- **ASSIGNMENT**
Reproduce the entries below, swapping every instance of "Chevrolet Sonic" for "Chevrolet Spark" and leaving all other text unchanged. Omit the pictures from your answer.

(THE DATA)

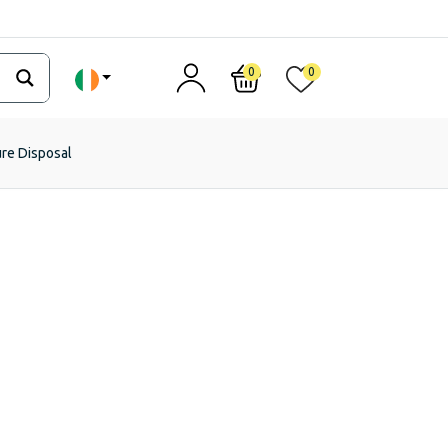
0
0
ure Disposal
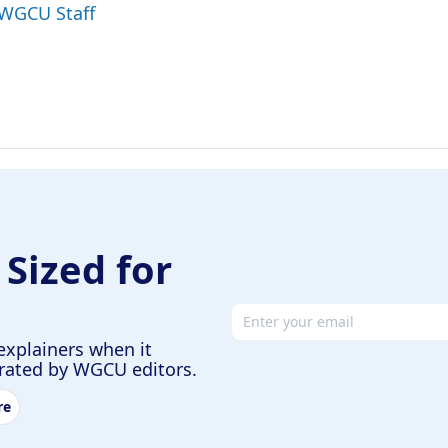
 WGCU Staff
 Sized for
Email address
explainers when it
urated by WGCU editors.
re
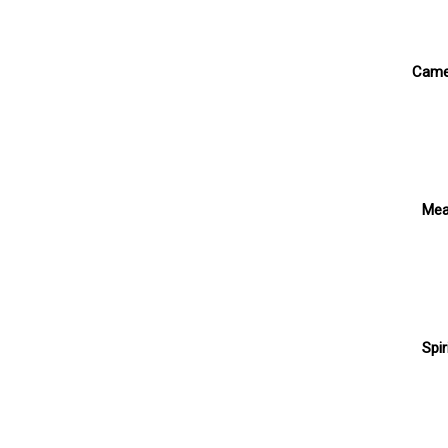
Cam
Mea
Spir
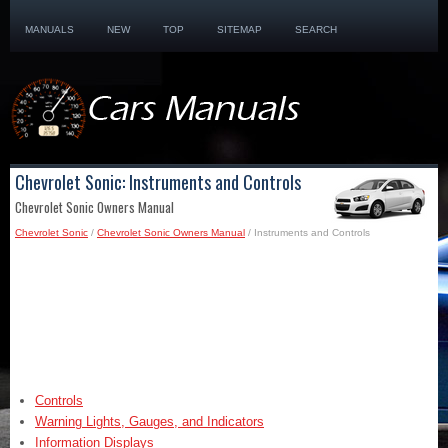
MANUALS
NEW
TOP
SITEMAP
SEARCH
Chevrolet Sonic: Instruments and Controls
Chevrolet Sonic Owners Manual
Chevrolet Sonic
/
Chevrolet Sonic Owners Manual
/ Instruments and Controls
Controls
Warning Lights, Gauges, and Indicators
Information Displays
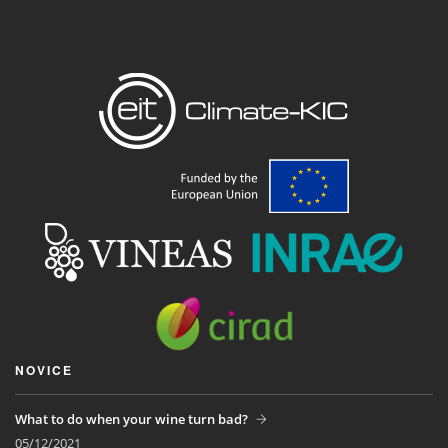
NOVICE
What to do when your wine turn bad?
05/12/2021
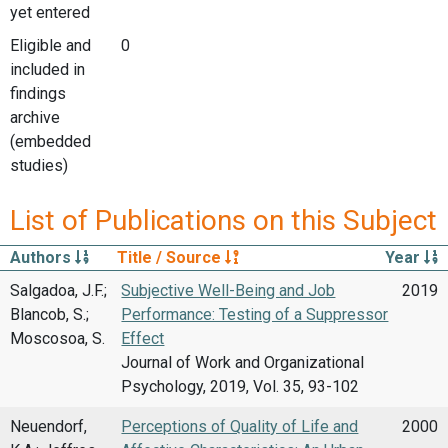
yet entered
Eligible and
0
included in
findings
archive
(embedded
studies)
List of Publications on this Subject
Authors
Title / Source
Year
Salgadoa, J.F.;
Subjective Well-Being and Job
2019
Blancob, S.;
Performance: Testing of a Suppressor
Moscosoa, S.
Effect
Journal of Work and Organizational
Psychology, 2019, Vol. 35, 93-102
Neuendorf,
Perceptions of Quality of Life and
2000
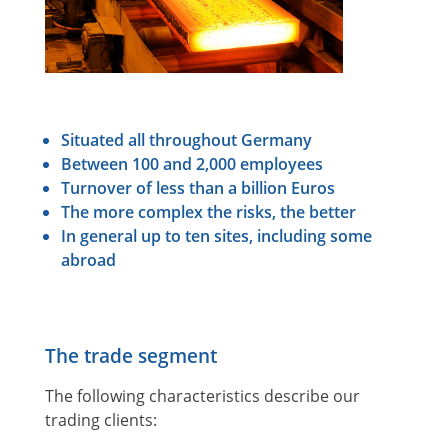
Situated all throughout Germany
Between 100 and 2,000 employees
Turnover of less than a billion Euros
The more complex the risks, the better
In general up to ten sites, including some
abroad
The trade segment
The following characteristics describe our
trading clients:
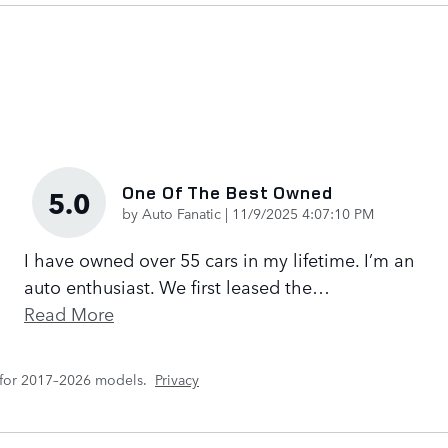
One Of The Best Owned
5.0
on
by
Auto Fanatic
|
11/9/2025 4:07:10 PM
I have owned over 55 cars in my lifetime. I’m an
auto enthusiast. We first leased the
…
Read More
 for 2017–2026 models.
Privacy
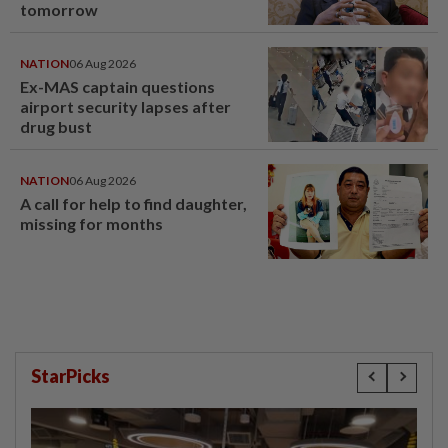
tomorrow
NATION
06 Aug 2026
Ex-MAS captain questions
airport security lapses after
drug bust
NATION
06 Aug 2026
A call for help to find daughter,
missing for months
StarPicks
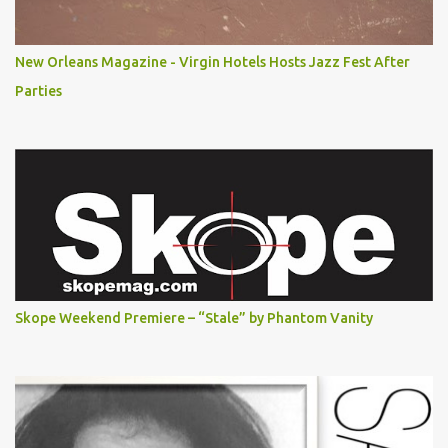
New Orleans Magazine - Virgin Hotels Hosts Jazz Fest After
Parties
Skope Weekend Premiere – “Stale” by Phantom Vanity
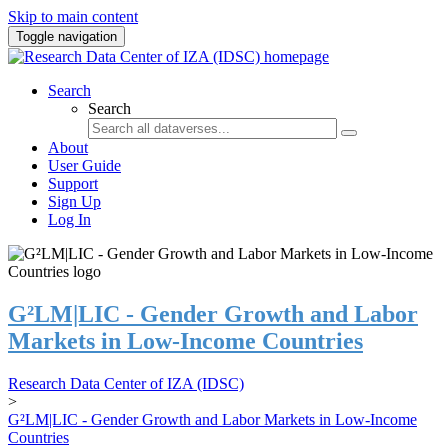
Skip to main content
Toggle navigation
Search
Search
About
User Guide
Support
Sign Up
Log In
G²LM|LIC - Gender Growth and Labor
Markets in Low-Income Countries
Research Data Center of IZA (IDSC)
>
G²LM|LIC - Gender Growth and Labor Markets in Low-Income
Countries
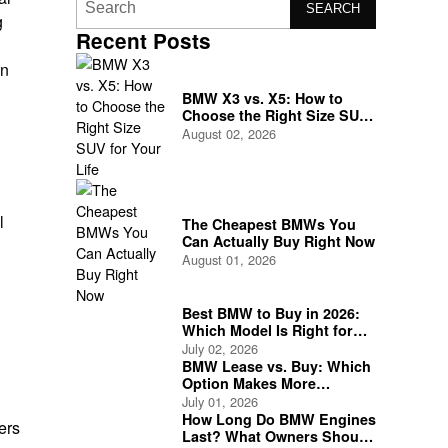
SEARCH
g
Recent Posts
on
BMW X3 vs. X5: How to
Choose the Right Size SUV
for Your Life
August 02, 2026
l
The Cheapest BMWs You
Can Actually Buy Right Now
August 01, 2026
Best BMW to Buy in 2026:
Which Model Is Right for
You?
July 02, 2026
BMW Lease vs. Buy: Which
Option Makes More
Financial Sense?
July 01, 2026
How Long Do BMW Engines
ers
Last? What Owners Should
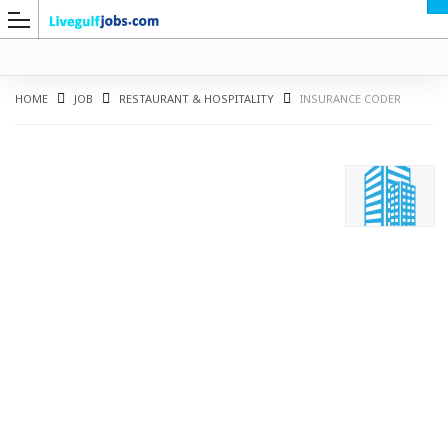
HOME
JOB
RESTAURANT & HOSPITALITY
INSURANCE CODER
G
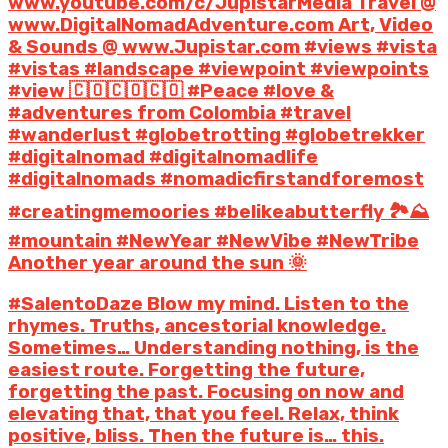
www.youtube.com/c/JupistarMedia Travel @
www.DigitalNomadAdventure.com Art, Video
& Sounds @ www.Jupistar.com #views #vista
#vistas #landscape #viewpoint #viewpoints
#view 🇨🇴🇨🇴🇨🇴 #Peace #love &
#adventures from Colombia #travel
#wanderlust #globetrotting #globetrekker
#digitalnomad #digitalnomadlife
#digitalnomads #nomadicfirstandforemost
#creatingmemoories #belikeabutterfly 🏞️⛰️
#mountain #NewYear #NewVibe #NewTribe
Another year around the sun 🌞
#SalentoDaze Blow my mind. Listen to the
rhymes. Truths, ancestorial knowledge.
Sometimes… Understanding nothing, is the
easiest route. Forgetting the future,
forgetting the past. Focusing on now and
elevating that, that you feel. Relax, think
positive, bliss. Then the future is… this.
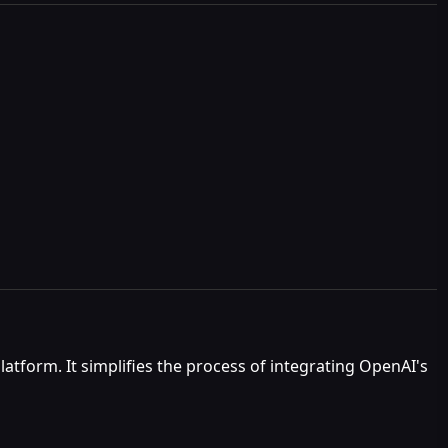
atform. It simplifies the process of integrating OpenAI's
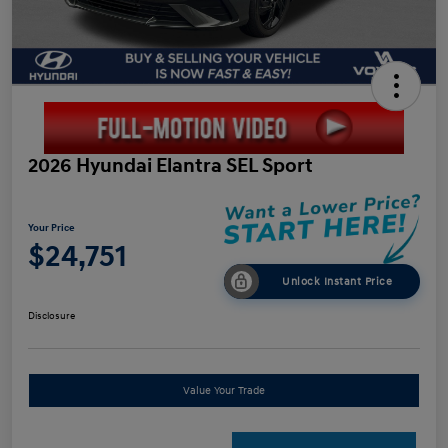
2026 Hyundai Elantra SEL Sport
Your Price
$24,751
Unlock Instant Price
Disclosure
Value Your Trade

(End THE DATA)

- **EXPECTED ANSWER**
0
0
ure Disposal
 WGCU Staff
 Sized for
Email address
explainers when it
urated by WGCU editors.
re
Cam
Mea
Spir
MANUALS
NEW
TOP
SITEMAP
SEARCH
Chevrolet Spark: Instruments and Controls
Chevrolet Spark Owners Manual
Chevrolet Spark
/
Chevrolet Spark Owners Manual
/ Instruments and Controls
Controls
Warning Lights, Gauges, and Indicators
Information Displays
NOVICE
What to do when your wine turn bad?
05/12/2021
yet entered
Eligible and
0
included in
findings
archive
(embedded
studies)
List of Publications on this Subject
Authors
Title / Source
Year
Salgadoa, J.F.;
Subjective Well-Being and Job
2019
Blancob, S.;
Performance: Testing of a Suppressor
Moscosoa, S.
Effect
Journal of Work and Organizational
Psychology, 2019, Vol. 35, 93-102
Neuendorf,
Perceptions of Quality of Life and
2000
Situated all throughout Germany
Between 100 and 2,000 employees
Turnover of less than a billion Euros
The more complex the risks, the better
In general up to ten sites, including some
abroad
The trade segment
The following characteristics describe our
trading clients:
One Of The Best Owned
5.0
on
by
Auto Fanatic
|
11/9/2025 4:07:10 PM
I have owned over 55 cars in my lifetime. I’m an
auto enthusiast. We first leased the
…
Read More
 for 2017–2026 models.
Privacy
tomorrow
NATION
06 Aug 2026
Ex-MAS captain questions
airport security lapses after
drug bust
NATION
06 Aug 2026
A call for help to find daughter,
missing for months
StarPicks
New Orleans Magazine - Virgin Hotels Hosts Jazz Fest After
Parties
Skope Weekend Premiere – “Stale” by Phantom Vanity
Skip to main content
Toggle navigation
Search
Search
About
User Guide
Support
Sign Up
Log In
G²LM|LIC - Gender Growth and Labor
Markets in Low-Income Countries
Research Data Center of IZA (IDSC)
>
G²LM|LIC - Gender Growth and Labor Markets in Low-Income
Countries
SEARCH
g
Recent Posts
on
BMW X3 vs. X5: How to
Choose the Right Size SUV
for Your Life
August 02, 2026
l
The Cheapest BMWs You
Can Actually Buy Right Now
August 01, 2026
Best BMW to Buy in 2026:
Which Model Is Right for
You?
July 02, 2026
BMW Lease vs. Buy: Which
Option Makes More
Financial Sense?
July 01, 2026
How Long Do BMW Engines
ers
Last? What Owners Should
HOME
JOB
RESTAURANT & HOSPITALITY
INSURANCE CODER
G
www.youtube.com/c/JupistarMedia Travel @
www.DigitalNomadAdventure.com Art, Video
& Sounds @ www.Jupistar.com #views #vista
#vistas #landscape #viewpoint #viewpoints
#view 🇨🇴🇨🇴🇨🇴 #Peace #love &
#adventures from Colombia #travel
#wanderlust #globetrotting #globetrekker
#digitalnomad #digitalnomadlife
#digitalnomads #nomadicfirstandforemost
#creatingmemoories #belikeabutterfly 🏞️⛰️
#mountain #NewYear #NewVibe #NewTribe
Another year around the sun 🌞
#SalentoDaze Blow my mind. Listen to the
rhymes. Truths, ancestorial knowledge.
Sometimes… Understanding nothing, is the
easiest route. Forgetting the future,
forgetting the past. Focusing on now and
elevating that, that you feel. Relax, think
positive, bliss. Then the future is… this.
atform. It simplifies the process of integrating OpenAI's
2026 Hyundai Elantra SEL Sport
Your Price
$24,751
Unlock Instant Price
Disclosure
Value Your Trade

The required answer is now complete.